### What the exercise asks
Reproduce the data word for word, starting at its first line and ending with the line that contains "proizvoda i obuće, što se evidentiralo", including that line.

### Stored data
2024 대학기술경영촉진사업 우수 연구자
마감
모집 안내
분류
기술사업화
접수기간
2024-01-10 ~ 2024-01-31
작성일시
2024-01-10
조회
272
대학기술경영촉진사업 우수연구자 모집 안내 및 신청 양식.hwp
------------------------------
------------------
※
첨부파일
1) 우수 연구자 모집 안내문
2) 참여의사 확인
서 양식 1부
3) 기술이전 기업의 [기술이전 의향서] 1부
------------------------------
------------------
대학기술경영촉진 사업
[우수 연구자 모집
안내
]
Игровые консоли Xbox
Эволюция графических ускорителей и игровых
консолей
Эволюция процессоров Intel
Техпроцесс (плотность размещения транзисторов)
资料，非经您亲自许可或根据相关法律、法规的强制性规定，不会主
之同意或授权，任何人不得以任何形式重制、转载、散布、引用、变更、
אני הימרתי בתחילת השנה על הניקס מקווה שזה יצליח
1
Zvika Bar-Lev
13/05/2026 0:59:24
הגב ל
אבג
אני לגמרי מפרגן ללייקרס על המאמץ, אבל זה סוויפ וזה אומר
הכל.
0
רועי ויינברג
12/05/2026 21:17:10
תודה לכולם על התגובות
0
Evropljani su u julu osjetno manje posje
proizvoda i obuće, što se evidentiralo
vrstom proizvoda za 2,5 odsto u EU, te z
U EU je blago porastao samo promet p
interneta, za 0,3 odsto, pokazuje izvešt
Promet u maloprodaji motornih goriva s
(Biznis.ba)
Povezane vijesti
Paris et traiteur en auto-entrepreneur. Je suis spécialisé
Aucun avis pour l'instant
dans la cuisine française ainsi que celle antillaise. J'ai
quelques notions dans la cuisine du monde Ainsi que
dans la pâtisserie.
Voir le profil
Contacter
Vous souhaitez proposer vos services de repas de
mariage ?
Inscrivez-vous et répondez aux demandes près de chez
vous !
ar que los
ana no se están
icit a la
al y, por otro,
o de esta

### Solution to the exercise
2024 대학기술경영촉진사업 우수 연구자
마감
모집 안내
분류
기술사업화
접수기간
2024-01-10 ~ 2024-01-31
작성일시
2024-01-10
조회
272
대학기술경영촉진사업 우수연구자 모집 안내 및 신청 양식.hwp
------------------------------
------------------
※
첨부파일
1) 우수 연구자 모집 안내문
2) 참여의사 확인
서 양식 1부
3) 기술이전 기업의 [기술이전 의향서] 1부
------------------------------
------------------
대학기술경영촉진 사업
[우수 연구자 모집
안내
]
Игровые консоли Xbox
Эволюция графических ускорителей и игровых
консолей
Эволюция процессоров Intel
Техпроцесс (плотность размещения транзисторов)
资料，非经您亲自许可或根据相关法律、法规的强制性规定，不会主
之同意或授权，任何人不得以任何形式重制、转载、散布、引用、变更、
אני הימרתי בתחילת השנה על הניקס מקווה שזה יצליח
1
Zvika Bar-Lev
13/05/2026 0:59:24
הגב ל
אבג
אני לגמרי מפרגן ללייקרס על המאמץ, אבל זה סוויפ וזה אומר
הכל.
0
רועי ויינברג
12/05/2026 21:17:10
תודה לכולם על התגובות
0
Evropljani su u julu osjetno manje posje
proizvoda i obuće, što se evidentiralo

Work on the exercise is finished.